PhilCornwall1 · 26/10/2019 05:36

I never punish. I don't think it works.

Good luck with that.

Grandmi · 26/10/2019 05:44

Am sure the fact she was caught will be punishment enough!! I would be more inclined to try and find out why and insist that until you are 100% certain you can trust her you want to see receipts for all her purchases. I don’t agree with being massively heavy handed ....punishment is more likely to cause conflict and further problems with behaviour. And before people tell me to grow some ...I have three adult children who are lovely adults and work hard but one got caught shoplifting when aged 14 and my approach worked and has never been in trouble again and is a caring,compassionate human being.

Grandmi · 26/10/2019 05:47

Seahorseshoe… exactly what happened to my child and the full experience did the trick!! The police were actually brilliant and said that a day out to remember really does work !!

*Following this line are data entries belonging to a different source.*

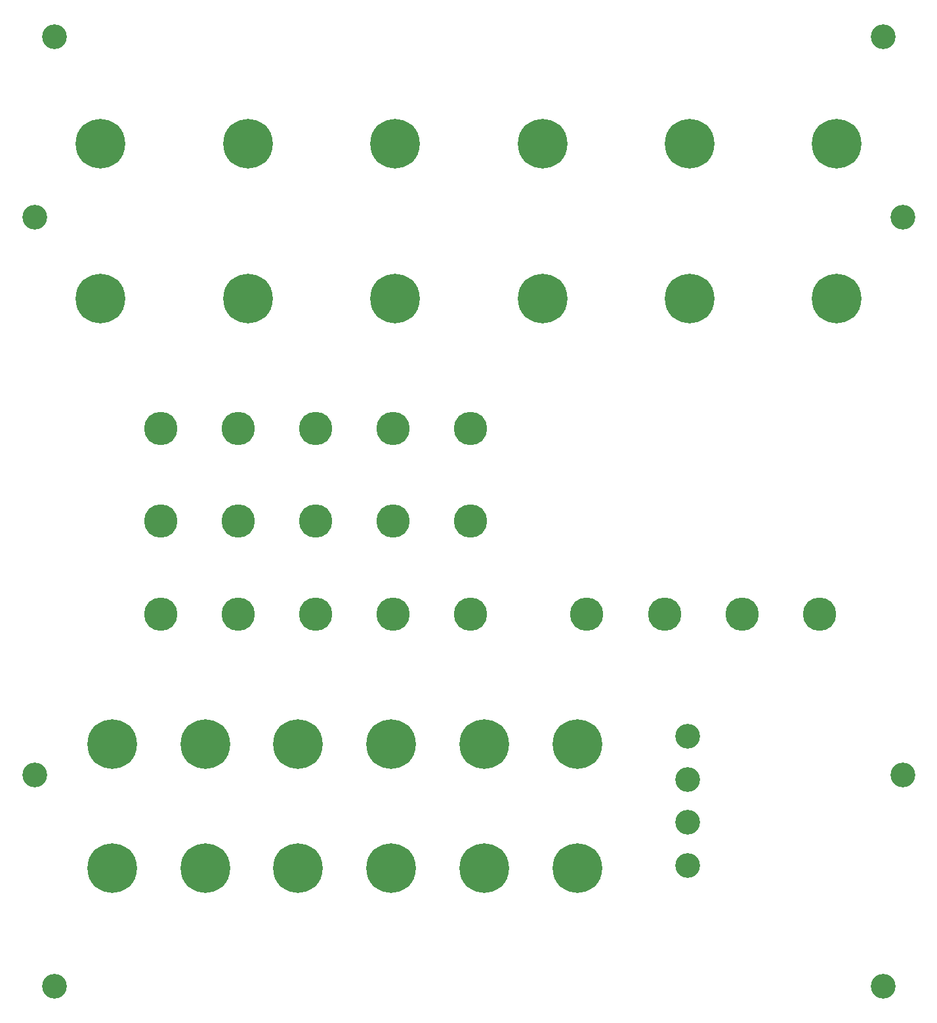
<source format=gbr>
%TF.GenerationSoftware,KiCad,Pcbnew,7.0.2*%
%TF.CreationDate,2025-02-19T16:58:47+00:00*%
%TF.ProjectId,dk2_04_panel,646b325f-3034-45f7-9061-6e656c2e6b69,rev?*%
%TF.SameCoordinates,Original*%
%TF.FileFunction,Soldermask,Bot*%
%TF.FilePolarity,Negative*%
%FSLAX46Y46*%
G04 Gerber Fmt 4.6, Leading zero omitted, Abs format (unit mm)*
G04 Created by KiCad (PCBNEW 7.0.2) date 2025-02-19 16:58:47*
%MOMM*%
%LPD*%
G01*
G04 APERTURE LIST*
%ADD10C,4.300000*%
%ADD11C,3.200000*%
%ADD12C,6.400000*%
G04 APERTURE END LIST*
D10*
%TO.C,H37*%
X105250000Y-99250000D03*
%TD*%
D11*
%TO.C,H4*%
X133450000Y-147250000D03*
%TD*%
D12*
%TO.C,H14*%
X94000000Y-116000000D03*
%TD*%
D10*
%TO.C,H35*%
X80250000Y-99250000D03*
%TD*%
D12*
%TO.C,H45*%
X127500000Y-38500000D03*
%TD*%
%TO.C,H41*%
X51500000Y-38500000D03*
%TD*%
%TO.C,H12*%
X70000000Y-116000000D03*
%TD*%
%TO.C,H20*%
X94000000Y-132000000D03*
%TD*%
%TO.C,H16*%
X46000000Y-132000000D03*
%TD*%
D10*
%TO.C,H23*%
X60250000Y-75250000D03*
%TD*%
D11*
%TO.C,H6*%
X136000000Y-48000000D03*
%TD*%
D12*
%TO.C,H18*%
X70000000Y-132000000D03*
%TD*%
%TO.C,H42*%
X70500000Y-38500000D03*
%TD*%
D11*
%TO.C,H54*%
X108250000Y-126100000D03*
%TD*%
%TO.C,H52*%
X108250000Y-115000000D03*
%TD*%
D12*
%TO.C,H9*%
X34000000Y-116000000D03*
%TD*%
D10*
%TO.C,H39*%
X125250000Y-99250000D03*
%TD*%
D12*
%TO.C,H17*%
X58000000Y-132000000D03*
%TD*%
%TO.C,H46*%
X32500000Y-58500000D03*
%TD*%
%TO.C,H47*%
X51500000Y-58500000D03*
%TD*%
D11*
%TO.C,H3*%
X26550000Y-147250000D03*
%TD*%
D12*
%TO.C,H11*%
X58000000Y-116000000D03*
%TD*%
D10*
%TO.C,H38*%
X115250000Y-99250000D03*
%TD*%
%TO.C,H33*%
X60250000Y-99250000D03*
%TD*%
D12*
%TO.C,H19*%
X82000000Y-132000000D03*
%TD*%
D10*
%TO.C,H31*%
X40250000Y-99250000D03*
%TD*%
D11*
%TO.C,H5*%
X24000000Y-48000000D03*
%TD*%
D12*
%TO.C,H15*%
X34000000Y-132000000D03*
%TD*%
D10*
%TO.C,H24*%
X70250000Y-75250000D03*
%TD*%
D12*
%TO.C,H48*%
X70500000Y-58500000D03*
%TD*%
%TO.C,H40*%
X32500000Y-38500000D03*
%TD*%
D11*
%TO.C,H7*%
X24000000Y-120000000D03*
%TD*%
D10*
%TO.C,H34*%
X70250000Y-99250000D03*
%TD*%
%TO.C,H28*%
X60250000Y-87250000D03*
%TD*%
D11*
%TO.C,H2*%
X133450000Y-24750000D03*
%TD*%
D12*
%TO.C,H51*%
X127500000Y-58500000D03*
%TD*%
D10*
%TO.C,H27*%
X50250000Y-87250000D03*
%TD*%
D12*
%TO.C,H43*%
X89500000Y-38500000D03*
%TD*%
%TO.C,H50*%
X108500000Y-58500000D03*
%TD*%
D10*
%TO.C,H25*%
X80250000Y-75250000D03*
%TD*%
D11*
%TO.C,H53*%
X108250000Y-120550000D03*
%TD*%
%TO.C,H8*%
X136000000Y-120000000D03*
%TD*%
D12*
%TO.C,H10*%
X46000000Y-116000000D03*
%TD*%
D10*
%TO.C,H32*%
X50250000Y-99250000D03*
%TD*%
%TO.C,H26*%
X40250000Y-87250000D03*
%TD*%
D12*
%TO.C,H13*%
X82000000Y-116000000D03*
%TD*%
D10*
%TO.C,H21*%
X40250000Y-75250000D03*
%TD*%
%TO.C,H30*%
X80250000Y-87250000D03*
%TD*%
D11*
%TO.C,H1*%
X26550000Y-24750000D03*
%TD*%
D10*
%TO.C,H22*%
X50250000Y-75250000D03*
%TD*%
D11*
%TO.C,H55*%
X108250000Y-131650000D03*
%TD*%
D10*
%TO.C,H36*%
X95250000Y-99250000D03*
%TD*%
D12*
%TO.C,H49*%
X89500000Y-58500000D03*
%TD*%
%TO.C,H44*%
X108500000Y-38500000D03*
%TD*%
D10*
%TO.C,H29*%
X70250000Y-87250000D03*
%TD*%
M02*

</source>
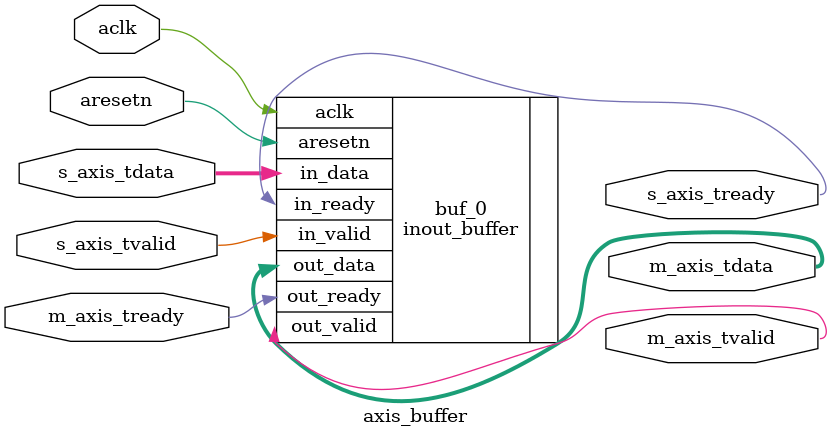
<source format=v>

`timescale 1 ns / 1 ps

module axis_buffer #
(
  parameter integer AXIS_TDATA_WIDTH = 32
)
(
  // System signals
  input  wire                        aclk,
  input  wire                        aresetn,

  // Slave side
  input  wire [AXIS_TDATA_WIDTH-1:0] s_axis_tdata,
  input  wire                        s_axis_tvalid,
  output wire                        s_axis_tready,

  // Master side
  output wire [AXIS_TDATA_WIDTH-1:0] m_axis_tdata,
  output wire                        m_axis_tvalid,
  input  wire                        m_axis_tready
);

  inout_buffer #(
    .DATA_WIDTH(AXIS_TDATA_WIDTH)
  ) buf_0 (
    .aclk(aclk), .aresetn(aresetn),
    .in_data(s_axis_tdata), .in_valid(s_axis_tvalid), .in_ready(s_axis_tready),
    .out_data(m_axis_tdata), .out_valid(m_axis_tvalid), .out_ready(m_axis_tready)
  );

endmodule

</source>
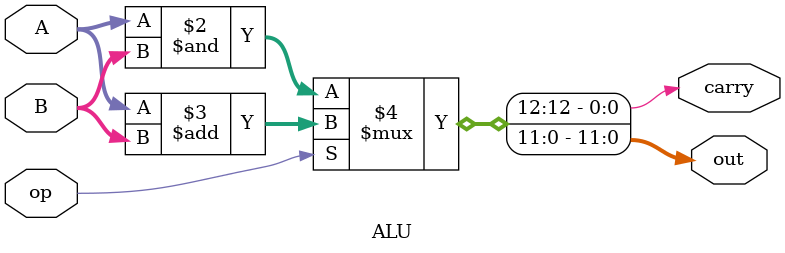
<source format=v>
module ALU(input op,input[11:0] A,B ,output [11:0] out,output carry);
  assign {carry,out} = (~op)?A&B:A+B;
endmodule
</source>
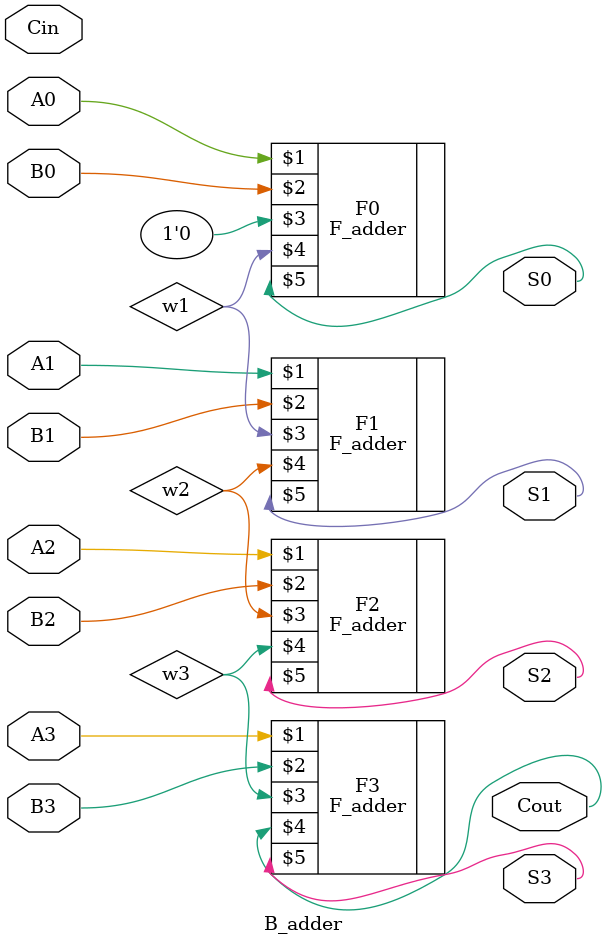
<source format=v>
module B_adder(A0,A1,A2,A3,B0,B1,B2,B3,S0,S1,S2,S3,Cout,Cin);

input A0,A1,A2,A3,B0,B1,B2,B3,Cin;
output S0,S1,S2,S3,Cout;
wire w1,w2,w3;

F_adder F0(A0,B0,1'b0,w1,S0);
F_adder F1(A1,B1,w1,w2,S1);
F_adder F2(A2,B2,w2,w3,S2);
F_adder F3(A3,B3,w3,Cout,S3);


endmodule 
</source>
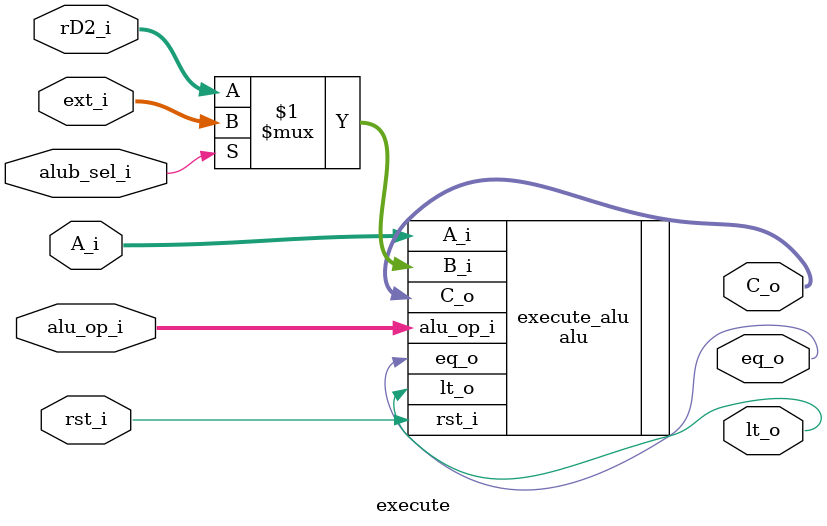
<source format=v>
module execute(
    input   wire            rst_i,
    input   wire            alub_sel_i,
    input   wire    [5:0]   alu_op_i,
    input   wire    [31:0]  A_i,
    input   wire    [31:0]  rD2_i,
    input   wire    [31:0]  ext_i,
    output  wire    [31:0]  C_o,
    output  wire            eq_o, // A == B (use A-B)
    output  wire            lt_o  // A < B  (use A-B)
    );
    
alu execute_alu (
    .rst_i      (rst_i),
    .alu_op_i   (alu_op_i),
    .A_i        (A_i),
    .B_i        (alub_sel_i ? ext_i : rD2_i),
    .C_o        (C_o),
    .eq_o       (eq_o),
    .lt_o       (lt_o)
);
endmodule

</source>
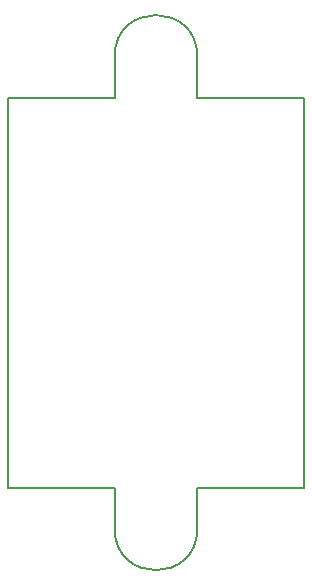
<source format=gko>
G04 #@! TF.FileFunction,Profile,NP*
%FSLAX46Y46*%
G04 Gerber Fmt 4.6, Leading zero omitted, Abs format (unit mm)*
G04 Created by KiCad (PCBNEW 4.0.7-e2-6376~61~ubuntu18.04.1) date Thu Dec  5 21:11:02 2019*
%MOMM*%
%LPD*%
G01*
G04 APERTURE LIST*
%ADD10C,0.100000*%
%ADD11C,0.150000*%
G04 APERTURE END LIST*
D10*
D11*
X16000000Y-40000000D02*
X25000000Y-40000000D01*
X16000000Y-43500000D02*
X16000000Y-40000000D01*
X9000000Y-43500000D02*
X9000000Y-40000000D01*
X16000000Y-7000000D02*
X25000000Y-7000000D01*
X16000000Y-3500000D02*
X16000000Y-7000000D01*
X9000000Y-3500000D02*
X9000000Y-7000000D01*
X16000000Y-3500000D02*
G75*
G03X9000000Y-3500000I-3500000J0D01*
G01*
X9000000Y-43500000D02*
G75*
G03X16000000Y-43500000I3500000J0D01*
G01*
X0Y-40000000D02*
X0Y-7000000D01*
X9000000Y-40000000D02*
X0Y-40000000D01*
X25000000Y-7000000D02*
X25000000Y-40000000D01*
X0Y-7000000D02*
X9000000Y-7000000D01*
M02*

</source>
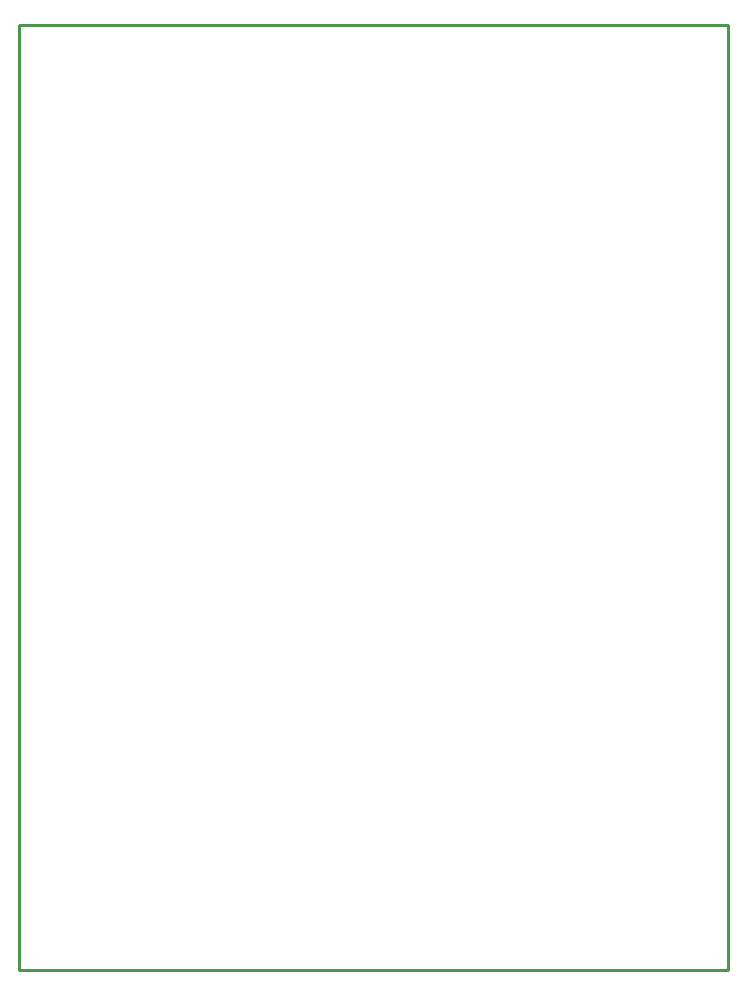
<source format=gko>
G04 Layer: BoardOutlineLayer*
G04 EasyEDA v6.5.5, 2023-03-20 10:36:03*
G04 9b540237bf8445d7845913a8156beade,10*
G04 Gerber Generator version 0.2*
G04 Scale: 100 percent, Rotated: No, Reflected: No *
G04 Dimensions in millimeters *
G04 leading zeros omitted , absolute positions ,4 integer and 5 decimal *
%FSLAX45Y45*%
%MOMM*%

%ADD10C,0.2540*%
D10*
X699998Y10199979D02*
G01*
X6699986Y10199979D01*
X6699986Y2199995D01*
X699998Y2199995D01*
X699998Y10199979D01*

%LPD*%
M02*

</source>
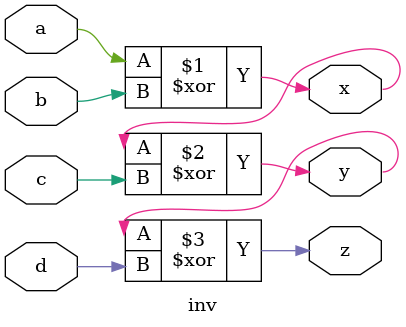
<source format=v>
`timescale 1ns / 1ps

module inv(
    input a,
    input b,
    input c,
    input d,
    output x,
    output y,
    output z
);
    
assign x = a^b;
assign y = x^c;
assign z = y^d;

endmodule

</source>
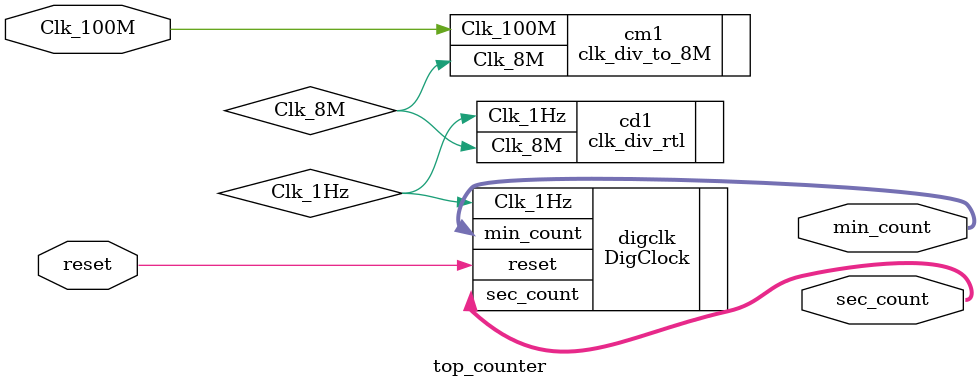
<source format=v>
`timescale 1ns / 1ps

module top_counter(
    input Clk_100M,
    input reset,
    output [5:0] sec_count,
    output [5:0] min_count
    );
    
    wire Clk_8M;
    wire Clk_1Hz;
    
    clk_div_to_8M cm1
   (
    // Clock out ports
    .Clk_8M(Clk_8M),     // output Clk_8M
   // Clock in ports
    .Clk_100M(Clk_100M));      // input Clk_100M
    
    clk_div_rtl cd1(.Clk_8M(Clk_8M),.Clk_1Hz(Clk_1Hz));
    
    DigClock digclk(.Clk_1Hz(Clk_1Hz),.reset(reset),.sec_count(sec_count),.min_count(min_count));
    
endmodule

</source>
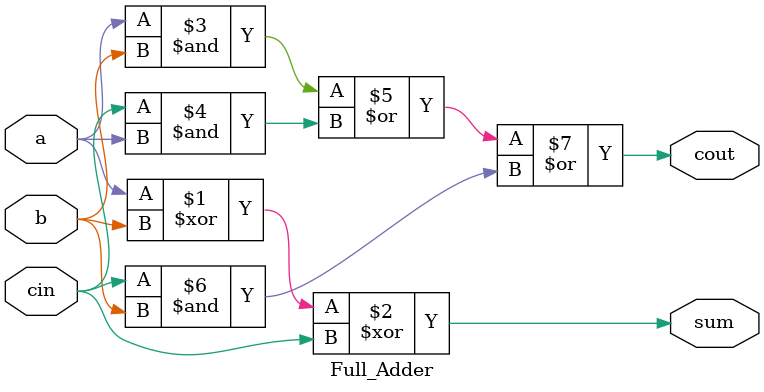
<source format=v>
module Full_Adder(a,b,cin,cout,sum);
	input a,b,cin;
	output cout,sum;
	
	assign sum = a^b^cin;
	assign cout = (a&b)|(cin&a)|(cin&b);
	

endmodule
</source>
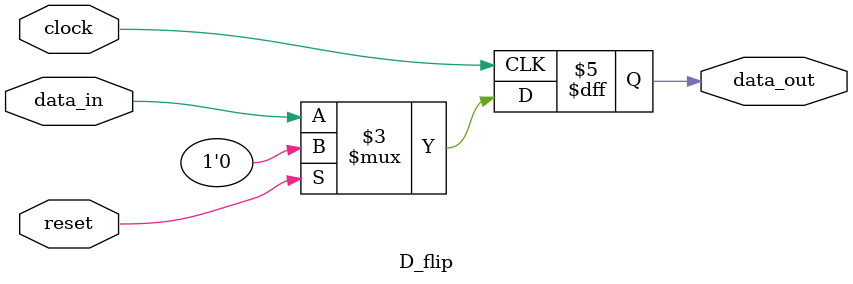
<source format=v>
module D_flip( 
data_in,data_out,clock,reset); input 
data_in; 
input clock,reset; 
output reg data_out; 
always@(posedge clock) 
begin 
if(reset) 
data_out<=1'd0; else 
data_out<=data_in; 
end endmodule
</source>
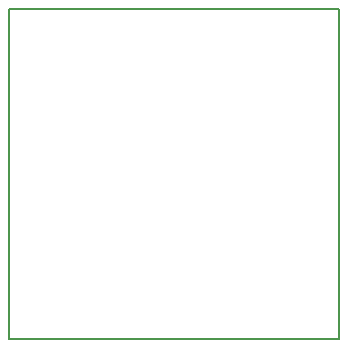
<source format=gbr>
G04 (created by PCBNEW (2013-07-07 BZR 4022)-stable) date 11/19/2014 12:35:41 PM*
%MOIN*%
G04 Gerber Fmt 3.4, Leading zero omitted, Abs format*
%FSLAX34Y34*%
G01*
G70*
G90*
G04 APERTURE LIST*
%ADD10C,0.00590551*%
%ADD11C,0.006*%
G04 APERTURE END LIST*
G54D10*
G54D11*
X66000Y-55000D02*
X66000Y-44000D01*
X77000Y-55000D02*
X66000Y-55000D01*
X77000Y-44000D02*
X77000Y-55000D01*
X66000Y-44000D02*
X77000Y-44000D01*
M02*

</source>
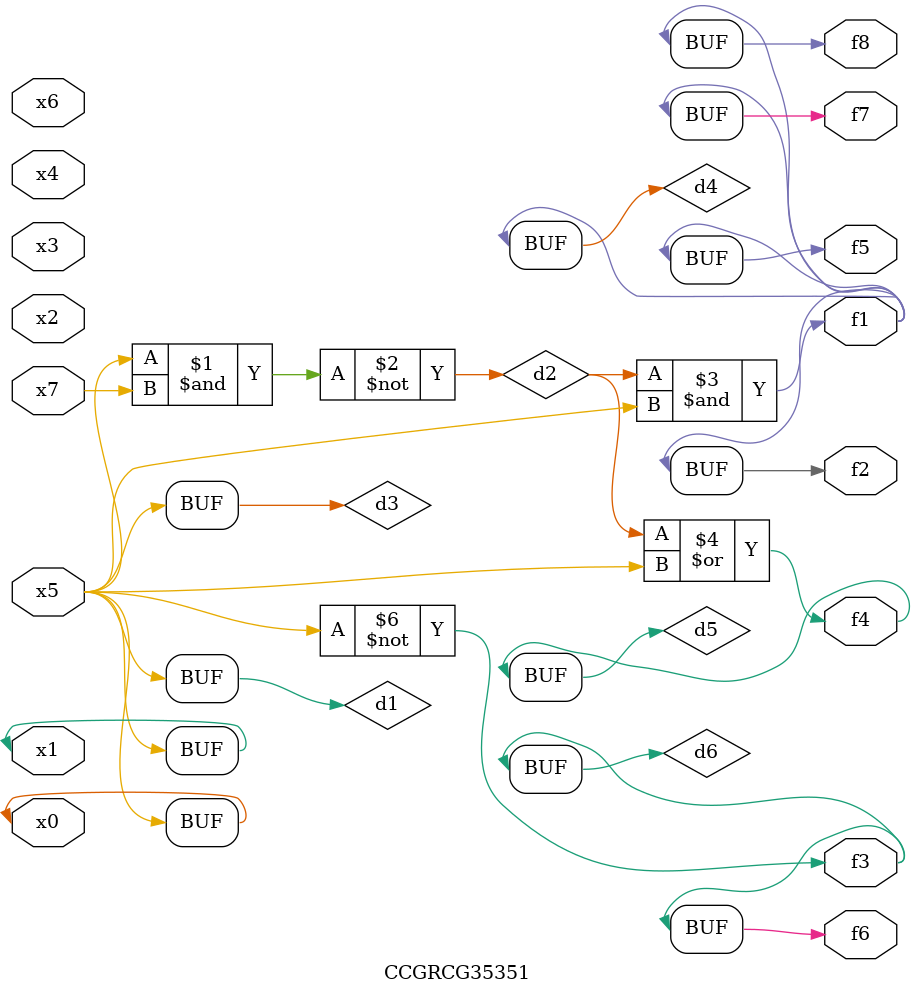
<source format=v>
module CCGRCG35351(
	input x0, x1, x2, x3, x4, x5, x6, x7,
	output f1, f2, f3, f4, f5, f6, f7, f8
);

	wire d1, d2, d3, d4, d5, d6;

	buf (d1, x0, x5);
	nand (d2, x5, x7);
	buf (d3, x0, x1);
	and (d4, d2, d3);
	or (d5, d2, d3);
	nor (d6, d1, d3);
	assign f1 = d4;
	assign f2 = d4;
	assign f3 = d6;
	assign f4 = d5;
	assign f5 = d4;
	assign f6 = d6;
	assign f7 = d4;
	assign f8 = d4;
endmodule

</source>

Applesanbananas · 26/10/2019 05:56

The fact that you are asking is why she gets away by being a thief. off course she had her big tears, she got caught! you fell for it. she was damn lucky they didnt call the police.
So what happened is she got caught, got off Scott free, mummy thinks shes traumatized enough and soon enough the little thief is at it again.
She needs severe punishment. Who does she think she is stealing.